| Material provided |
[Start of Attachment]

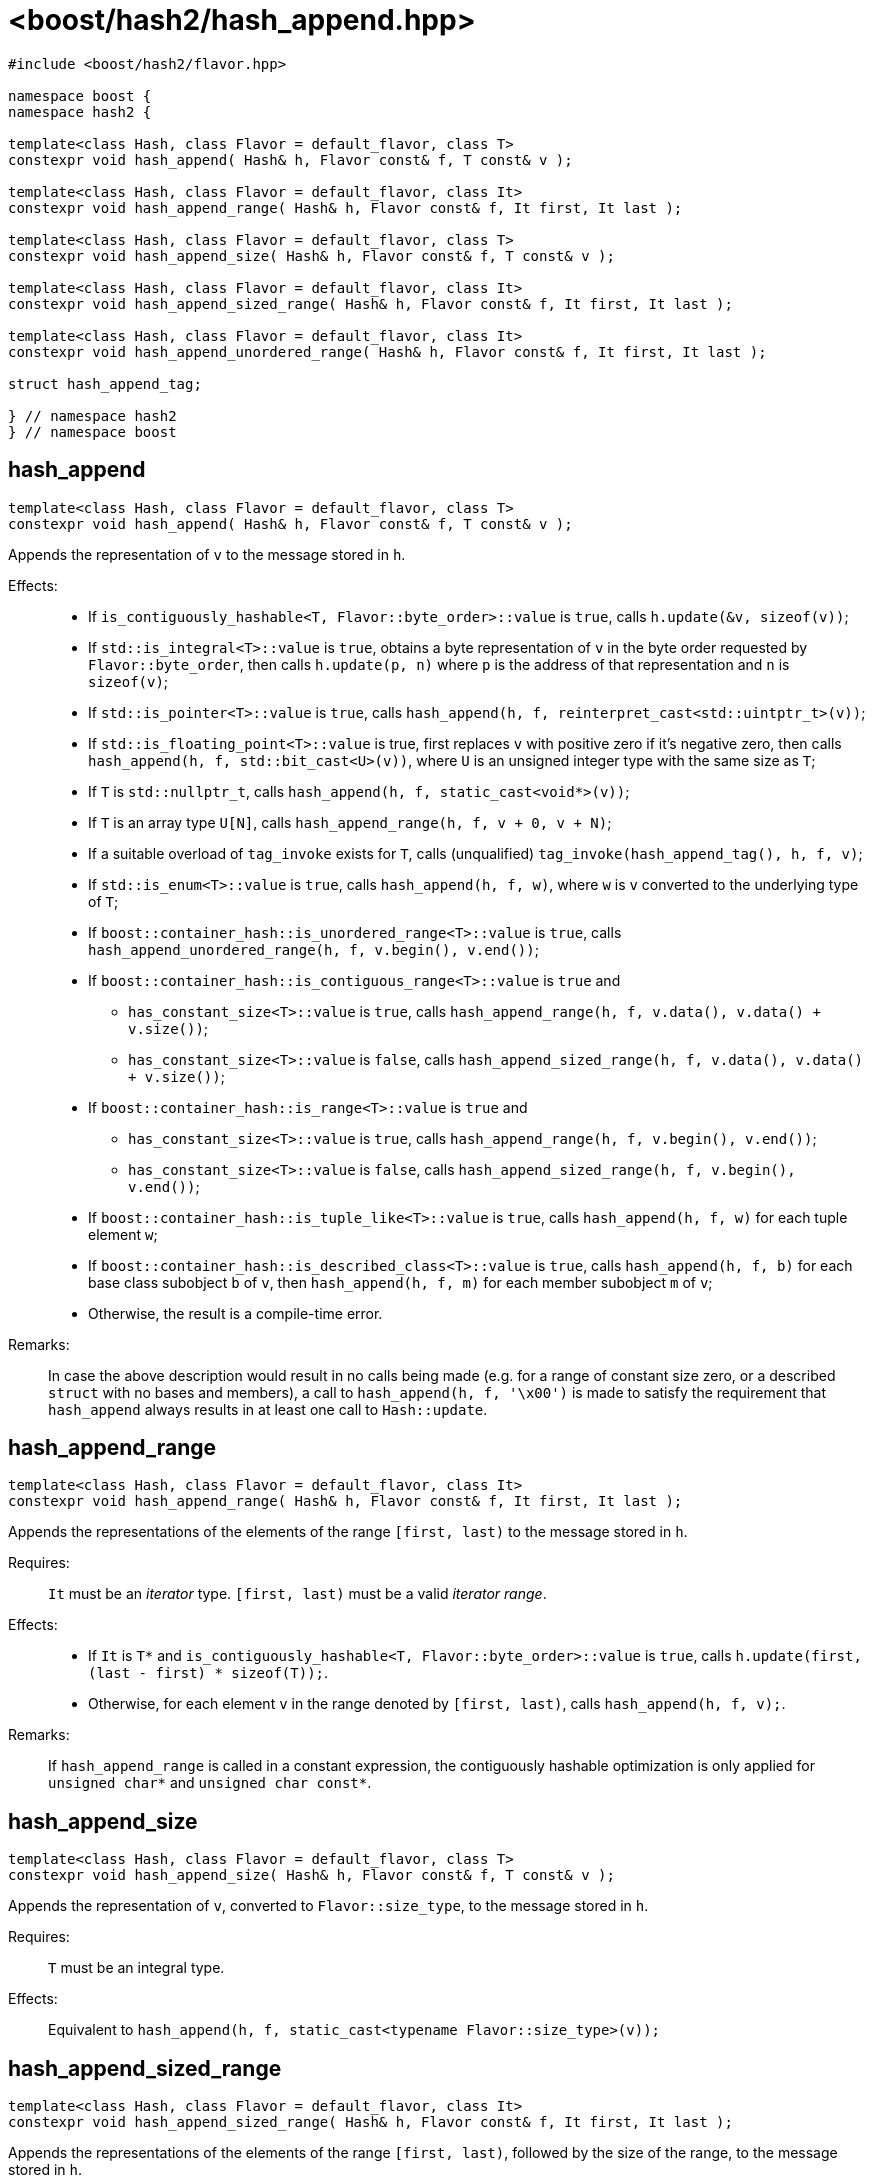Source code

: ////
Copyright 2024 Peter Dimov
Distributed under the Boost Software License, Version 1.0.
https://www.boost.org/LICENSE_1_0.txt
////

[#ref_hash_append]
# <boost/hash2/hash_append.hpp>
:idprefix: ref_hash_append_

```
#include <boost/hash2/flavor.hpp>

namespace boost {
namespace hash2 {

template<class Hash, class Flavor = default_flavor, class T>
constexpr void hash_append( Hash& h, Flavor const& f, T const& v );

template<class Hash, class Flavor = default_flavor, class It>
constexpr void hash_append_range( Hash& h, Flavor const& f, It first, It last );

template<class Hash, class Flavor = default_flavor, class T>
constexpr void hash_append_size( Hash& h, Flavor const& f, T const& v );

template<class Hash, class Flavor = default_flavor, class It>
constexpr void hash_append_sized_range( Hash& h, Flavor const& f, It first, It last );

template<class Hash, class Flavor = default_flavor, class It>
constexpr void hash_append_unordered_range( Hash& h, Flavor const& f, It first, It last );

struct hash_append_tag;

} // namespace hash2
} // namespace boost
```

## hash_append

```
template<class Hash, class Flavor = default_flavor, class T>
constexpr void hash_append( Hash& h, Flavor const& f, T const& v );
```

Appends the representation of `v` to the message stored in `h`.

Effects: ::
* If `is_contiguously_hashable<T, Flavor::byte_order>::value` is `true`, calls `h.update(&v, sizeof(v))`;
* If `std::is_integral<T>::value` is `true`, obtains a byte representation of `v` in the byte order requested by `Flavor::byte_order`, then calls `h.update(p, n)` where `p` is the address of that representation and `n` is `sizeof(v)`;
* If `std::is_pointer<T>::value` is `true`, calls `hash_append(h, f, reinterpret_cast<std::uintptr_t>(v))`;
* If `std::is_floating_point<T>::value` is true, first replaces `v` with positive zero if it's negative zero, then calls `hash_append(h, f, std::bit_cast<U>(v))`, where `U` is an unsigned integer type with the same size as `T`;
* If `T` is `std::nullptr_t`, calls `hash_append(h, f, static_cast<void*>(v))`;
* If `T` is an array type `U[N]`, calls `hash_append_range(h, f, v + 0, v + N)`;
* If a suitable overload of `tag_invoke` exists for `T`, calls (unqualified) `tag_invoke(hash_append_tag(), h, f, v)`;
* If `std::is_enum<T>::value` is `true`, calls `hash_append(h, f, w)`, where `w` is `v` converted to the underlying type of `T`;
* If `boost::container_hash::is_unordered_range<T>::value` is `true`, calls `hash_append_unordered_range(h, f, v.begin(), v.end())`;
* If `boost::container_hash::is_contiguous_range<T>::value` is `true` and
  - `has_constant_size<T>::value` is `true`, calls `hash_append_range(h, f, v.data(), v.data() + v.size())`;
  - `has_constant_size<T>::value` is `false`, calls `hash_append_sized_range(h, f, v.data(), v.data() + v.size())`;
* If `boost::container_hash::is_range<T>::value` is `true` and
  - `has_constant_size<T>::value` is `true`, calls `hash_append_range(h, f, v.begin(), v.end())`;
  - `has_constant_size<T>::value` is `false`, calls `hash_append_sized_range(h, f, v.begin(), v.end())`;
* If `boost::container_hash::is_tuple_like<T>::value` is `true`, calls `hash_append(h, f, w)` for each tuple element `w`;
* If `boost::container_hash::is_described_class<T>::value` is `true`, calls `hash_append(h, f, b)` for each base class subobject `b` of `v`, then `hash_append(h, f, m)` for each member subobject `m` of `v`;
* Otherwise, the result is a compile-time error.

Remarks: ::
  In case the above description would result in no calls being made (e.g. for a range of constant size zero, or a described `struct` with no bases and members),
  a call to `hash_append(h, f, '\x00')` is made to satisfy the requirement that `hash_append` always results in at least one call to `Hash::update`.

## hash_append_range

```
template<class Hash, class Flavor = default_flavor, class It>
constexpr void hash_append_range( Hash& h, Flavor const& f, It first, It last );
```

Appends the representations of the elements of the range `[first, last)` to the message stored in `h`.

Requires: ::
  `It` must be an _iterator_ type. `[first, last)` must be a valid _iterator range_.

Effects: ::
  * If `It` is `T*` and `is_contiguously_hashable<T, Flavor::byte_order>::value` is `true`, calls `h.update(first, (last - first) * sizeof(T));`.
  * Otherwise, for each element `v` in the range denoted by `[first, last)`, calls `hash_append(h, f, v);`.

Remarks: ::
  If `hash_append_range` is called in a constant expression, the contiguously hashable optimization is only applied for `unsigned char*` and `unsigned char const*`.

## hash_append_size

```
template<class Hash, class Flavor = default_flavor, class T>
constexpr void hash_append_size( Hash& h, Flavor const& f, T const& v );
```

Appends the representation of `v`, converted to `Flavor::size_type`, to the message stored in `h`.

Requires: ::
  `T` must be an integral type.

Effects: ::
  Equivalent to `hash_append(h, f, static_cast<typename Flavor::size_type>(v));`

## hash_append_sized_range

```
template<class Hash, class Flavor = default_flavor, class It>
constexpr void hash_append_sized_range( Hash& h, Flavor const& f, It first, It last );
```

Appends the representations of the elements of the range `[first, last)`, followed by the size of the range, to the message stored in `h`.

Requires: ::
  `It` must be an _iterator_ type. `[first, last)` must be a valid _iterator range_.

Effects: ::
  Equivalent to `hash_append_range(h, f, first, last); hash_append(h, f, m);`, where `m` is `std::distance(first, last)`.

## hash_append_unordered_range

```
template<class Hash, class Flavor = default_flavor, class It>
constexpr void hash_append_unordered_range( Hash& h, Flavor const& f, It first, It last );
```

Constructs a value from the representations of the elements of the range `[first, last)`, in a way such that their order doesn't affect the result, then appends that value, followed by the size of the range, to the message stored in `h`.

Requires: ::
  `It` must be an _iterator_ type. `[first, last)` must be a valid _iterator range_.

Effects: ::
+
For each element `v` in the range denoted by `[first, last)`, obtains a hash value `r` by doing
+
```
Hash h2(h);
hash_append(h2, f, v);
auto r = h2.result();
```
+
and then combines the so obtained `r` values in a way that is not sensitive to their order, producing a combined value `q`. Calls `hash_append(h, f, q)`, followed by `hash_append(h, f, m)`, where `m` is `std::distance(first, last)`.

## hash_append_tag

```
struct hash_append_tag
{
};
```

`hash_append_tag` is a tag type used as the first argument of a `tag_invoke` overload to identify the `hash_append` operation.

[End of Attachment]

Every line above that holds the string "distance" should be returned.

| Solution for this task |
  Equivalent to `hash_append_range(h, f, first, last); hash_append(h, f, m);`, where `m` is `std::distance(first, last)`.
and then combines the so obtained `r` values in a way that is not sensitive to their order, producing a combined value `q`. Calls `hash_append(h, f, q)`, followed by `hash_append(h, f, m)`, where `m` is `std::distance(first, last)`.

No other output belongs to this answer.